Na Classe Especial de Condutas Típicas, eram matriculados os estudantes com transtornos mentais. Eles permaneciam naquele espaço com uma professora, sem os atendimentos e acompanhamentos adequados da área da saúde. A maioria dos professores adoeciam. Esses estudantes dificilmente retornavam à sala de aula do ensino regular. Ou seja, muitos permaneceram sem escolarização. O quadro da doença se agravava dia a dia. Não havia a integração ratificada nas leis da época. Entre os anos de 2011 a 2016 lutamos para implantação e implementação do Centro de Atenção Psicossocial Infantojuvenil no município de Cianorte-PR (Capsi), pois os estudantes encontravam-se no ensino regular, mas faltava o atendimento na área da saúde mental e o desempenho acadêmico continuava prejudicado. Os quadros da doença continuavam em processo de agravamento e eram encaminhadas aos hospitais psiquiátricos. Logo, o problema maior não estava na escola e sim na falta de serviços especializados fora de seus muros. Contudo somente a área educação respondia pelo alto índice de fracasso escolar.

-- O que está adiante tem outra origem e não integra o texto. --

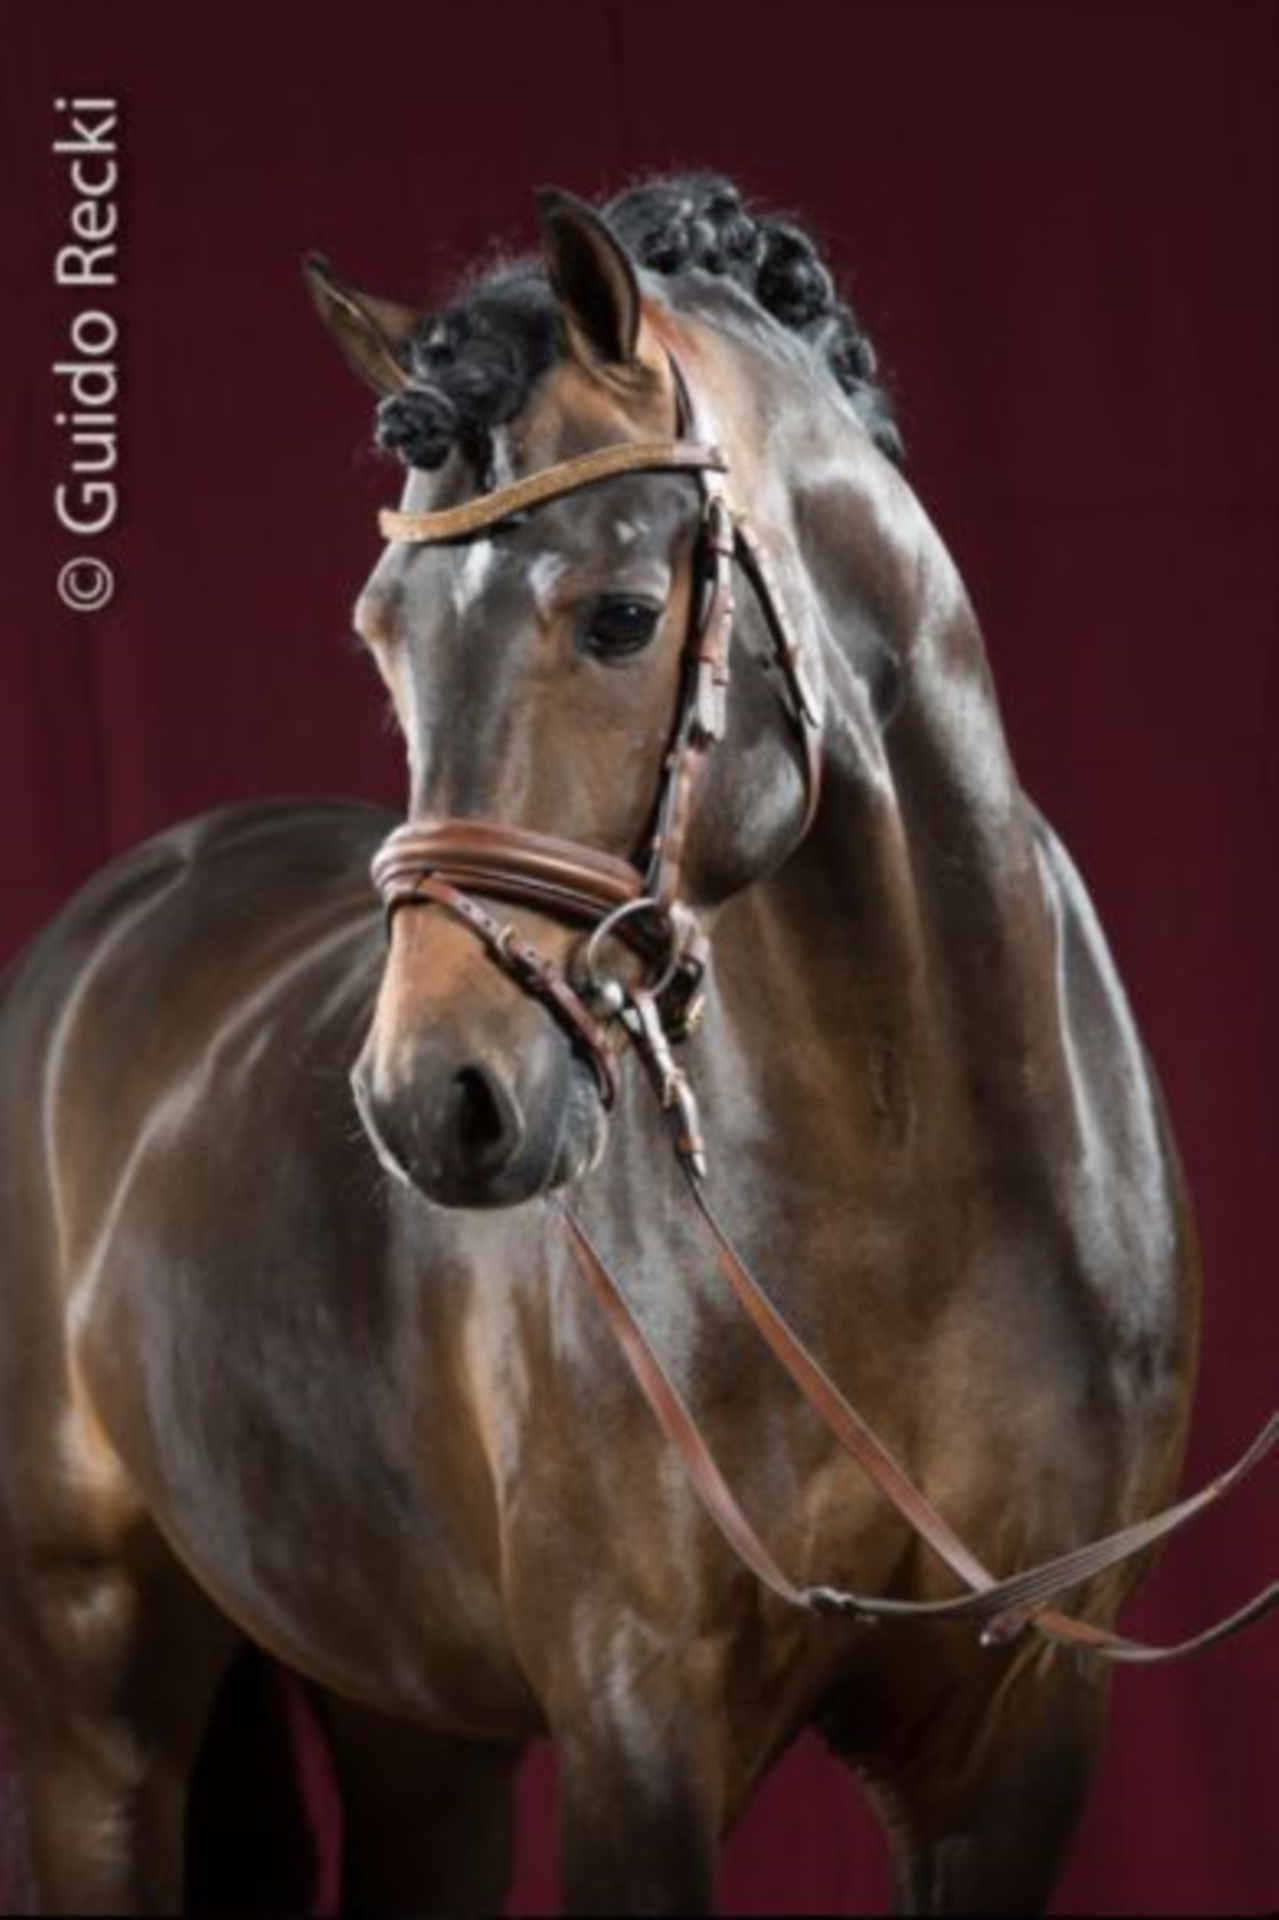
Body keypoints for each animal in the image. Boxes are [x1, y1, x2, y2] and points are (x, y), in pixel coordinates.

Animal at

A meu ver, esse modelo foi uma experiência daquele momento, porém ficou claro o fracasso com relação aos seus objetivos. Dessa forma, muitos seres humanos fizeram parte das estatísticas desse revés e assinaram sozinhos o mesmo.


No início de século XXI houve o movimento para enfrentar os resultados negativos do modelo da integração e começou o movimento da inclusão dos estudantes em salas comuns. A questão legal apontava a necessidade de mudança: A Declaração de Salamanca (1994) “tem como diretriz que as escolas regulares com orientação inclusiva constituem os meios mais eficazes de combater atitudes discriminatórias e que alunos com necessidades educacionais devem ter acesso à escola regular”. A Convenção sobre os Direitos das Pessoas com Deficiência (2006), enfatiza sobre os Direitos Humanos e que “são consideradas pessoas com deficiência aquelas que têm impedimentos de longo prazo de natureza física, mental, intelectual ou sensorial, os quais, em interação com diversas barreiras, podem obstruir sua participação plena e efetiva na sociedade em igualdades de condições com as demais pessoas”. Na sequência foi elaborada: Política Nacional de Educação Especial na Perspectiva da Educação Inclusiva


Seguem links de acesso às legislações: Política Nacional de Educação Especial (1994), Política Nacional de Educação Inclusiva (2008) e Política Nacional de Educação Especial (Decreto de 2020) e Lei de Diretrizes e Bases da Educação Nacional (1996) para quem se interessar em estudá-las e refletir sobre os momentos históricos: anterior e atual:


Política Nacional de Educação Especial (1994)

Política Nacional de Educação Especial na Perspectiva Inclusiva (2008)

Política Nacional de Educação Especial: Equitativa, Inclusiva e com Aprendizado ao Longo da Vida (Decreto de 2020)


Lei de Diretrizes e Bases da Educação Nacional (1996)


Em tempo: tenho uma sobrinha com síndrome de Down e na década de noventa foi matriculada na Classe Especial - DM, em idade escolar. Quando a família solicitou para encaminhá-la ao Ensino Regular, foi uma luta, diziam: "Ela está alfabetizada, mas no ensino regular haverá um momento que vai regredir". Foi uma luta! O preconceito fazia parte da vida escolar dela e da família, infelizmente. Era humilhante!